_YOUR ASSIGNMENT_:
The answer should contain all of the records below, each one copied word for word.
-------- DATA EXTRACT --------
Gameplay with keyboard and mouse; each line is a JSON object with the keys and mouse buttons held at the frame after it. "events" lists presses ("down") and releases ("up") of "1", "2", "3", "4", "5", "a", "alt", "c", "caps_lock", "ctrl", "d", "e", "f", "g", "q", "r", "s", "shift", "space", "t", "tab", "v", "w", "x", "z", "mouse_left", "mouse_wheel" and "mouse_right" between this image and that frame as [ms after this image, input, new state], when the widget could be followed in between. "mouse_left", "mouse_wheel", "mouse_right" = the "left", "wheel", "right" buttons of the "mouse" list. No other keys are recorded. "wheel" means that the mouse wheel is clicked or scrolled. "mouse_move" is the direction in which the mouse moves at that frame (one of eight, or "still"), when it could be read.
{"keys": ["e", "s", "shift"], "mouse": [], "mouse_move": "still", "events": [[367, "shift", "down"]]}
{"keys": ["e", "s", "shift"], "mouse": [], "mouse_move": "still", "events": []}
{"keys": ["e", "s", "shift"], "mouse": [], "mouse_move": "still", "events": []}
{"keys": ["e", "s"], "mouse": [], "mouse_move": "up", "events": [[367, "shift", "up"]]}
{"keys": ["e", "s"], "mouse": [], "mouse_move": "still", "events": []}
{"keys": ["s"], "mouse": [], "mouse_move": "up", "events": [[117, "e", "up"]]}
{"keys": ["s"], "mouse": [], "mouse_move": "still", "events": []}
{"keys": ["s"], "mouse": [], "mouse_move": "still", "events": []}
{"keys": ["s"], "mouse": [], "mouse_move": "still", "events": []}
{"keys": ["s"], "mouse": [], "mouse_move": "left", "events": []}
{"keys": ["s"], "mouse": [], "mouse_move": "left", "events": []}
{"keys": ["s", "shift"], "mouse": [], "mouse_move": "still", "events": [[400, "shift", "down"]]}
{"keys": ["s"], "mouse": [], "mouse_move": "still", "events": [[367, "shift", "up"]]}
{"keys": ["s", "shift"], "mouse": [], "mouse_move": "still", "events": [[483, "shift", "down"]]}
--------
_WRITTEN ANSWER_:
Gameplay with keyboard and mouse; each line is a JSON object with the keys and mouse buttons held at the frame after it. "events" lists presses ("down") and releases ("up") of "1", "2", "3", "4", "5", "a", "alt", "c", "caps_lock", "ctrl", "d", "e", "f", "g", "q", "r", "s", "shift", "space", "t", "tab", "v", "w", "x", "z", "mouse_left", "mouse_wheel" and "mouse_right" between this image and that frame as [ms after this image, input, new state], when the widget could be followed in between. "mouse_left", "mouse_wheel", "mouse_right" = the "left", "wheel", "right" buttons of the "mouse" list. No other keys are recorded. "wheel" means that the mouse wheel is clicked or scrolled. "mouse_move" is the direction in which the mouse moves at that frame (one of eight, or "still"), when it could be read.
{"keys": ["e", "s", "shift"], "mouse": [], "mouse_move": "still", "events": [[367, "shift", "down"]]}
{"keys": ["e", "s", "shift"], "mouse": [], "mouse_move": "still", "events": []}
{"keys": ["e", "s", "shift"], "mouse": [], "mouse_move": "still", "events": []}
{"keys": ["e", "s"], "mouse": [], "mouse_move": "up", "events": [[367, "shift", "up"]]}
{"keys": ["e", "s"], "mouse": [], "mouse_move": "still", "events": []}
{"keys": ["s"], "mouse": [], "mouse_move": "up", "events": [[117, "e", "up"]]}
{"keys": ["s"], "mouse": [], "mouse_move": "still", "events": []}
{"keys": ["s"], "mouse": [], "mouse_move": "still", "events": []}
{"keys": ["s"], "mouse": [], "mouse_move": "still", "events": []}
{"keys": ["s"], "mouse": [], "mouse_move": "left", "events": []}
{"keys": ["s"], "mouse": [], "mouse_move": "left", "events": []}
{"keys": ["s", "shift"], "mouse": [], "mouse_move": "still", "events": [[400, "shift", "down"]]}
{"keys": ["s"], "mouse": [], "mouse_move": "still", "events": [[367, "shift", "up"]]}
{"keys": ["s", "shift"], "mouse": [], "mouse_move": "still", "events": [[483, "shift", "down"]]}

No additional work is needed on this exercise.